Investing.com - The dollar traded higher in early European trading Tuesday, with the Federal Reserve seen as taking a more liberal stance to higher bond yields than its peers.

At 3:55 AM ET (0755 GMT), the Dollar Index, which tracks the greenback against a basket of six other currencies, was up 0.3% at 91.290, hitting a three-week high.

EUR/USD fell 0.3% to 1.2010, GBP/USD fell 0.3% to 1.3885, while USD/JPY was up 0.1% at 106.84.

The risk-sensitive AUD/USD fell 0.3% to 0.7750, after the Reserve Bank of Australia re-committed to keeping interest rates at historic lows. NZD/USD dropped 0.5% to 0.7224, while USD/CAD rose 0.3% to 1.2684.

Currency markets have recently been taking their cues from the global bond market, and while Treasury yields have stabilized the dollar has pushed higher on expectations that the Fed will show greater tolerance of higher bond yields than other central banks.

Fed Chairman Jerome Powell has recently tried to tone down expectations of early tightening, saying the central bank would look through any near-term inflation spike. He will speak again at the end of the week.

Additionally, Richmond Fed President Thomas Barkin played down recent Treasury market volatility, in remarks that reinforce the message that the U.S. central bank is not yet troubled by the increase in yields.

However, the European Central Bank has taken a different stance, with top ECB officials expressing concern about the recent rises in bond yields.

President Christine Lagarde said the central bank will prevent a premature increase in borrowing costs for firms and households, while François Villeroy de Galhau, Governor of the Bank of France, said some of the recent rises in bond yields were unwarranted.

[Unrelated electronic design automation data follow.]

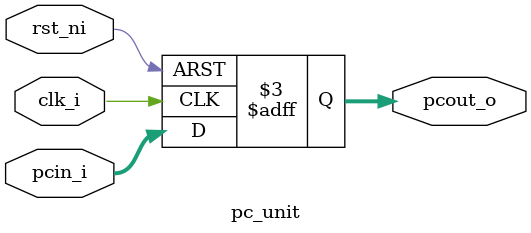
<source format=sv>
module pc_unit(
	input logic clk_i,rst_ni,
	input logic [31:0] pcin_i,
	output logic [31:0] pcout_o
);

always_ff @(posedge clk_i or negedge rst_ni) begin
	if(!rst_ni) begin pcout_o <= 0; end
 	else begin 
			pcout_o <= pcin_i;
		end
end
endmodule : pc_unit

</source>
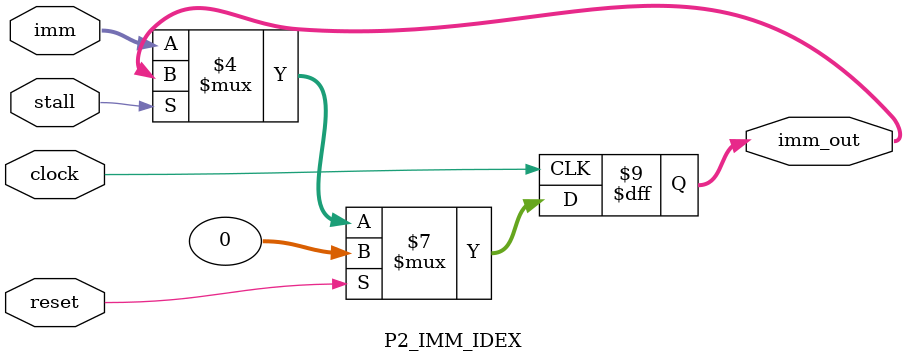
<source format=v>
module P2_IMM_IDEX(
	input wire clock,
	input wire reset,
	input wire [31:0] imm,
	input stall,
	output reg [31:0] imm_out

);

	always @(posedge clock) begin
		if (reset == 1'b1) begin
			imm_out <= 0;
		end else begin
			if (stall == 0) begin//only move if not stalled
				imm_out <= imm;
			end
		end
	end

endmodule
</source>
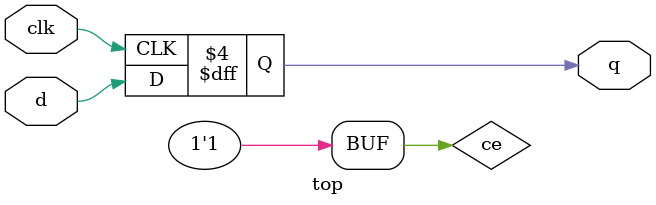
<source format=v>
module top(input clk, d, output reg q);
wire ce = 1'b1;
always @(negedge clk)
    if (ce) q <= d;
endmodule

</source>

The euro also suffered Tuesday from weak German retail sales as the Covid-19 lockdown and the withdrawal of a temporary cut in sales tax hit consumer spending in Europe's largest economy.

Retail sales fell 4.5% on the month in real terms after an upwardly revised decline of 9.1% in December.

“Yet, as long as the re-opening of economies remains on track from 2Q – which we still believe to be the case – volatility should give way to a resumption of the dollar bear trend later this year,” said analysts at ING, in a research note.

“Despite ECB threats to cut rates, we still expect EUR/$ to be pressing 1.25 this summer and possibly break above it amidst broad global growth into year-end.”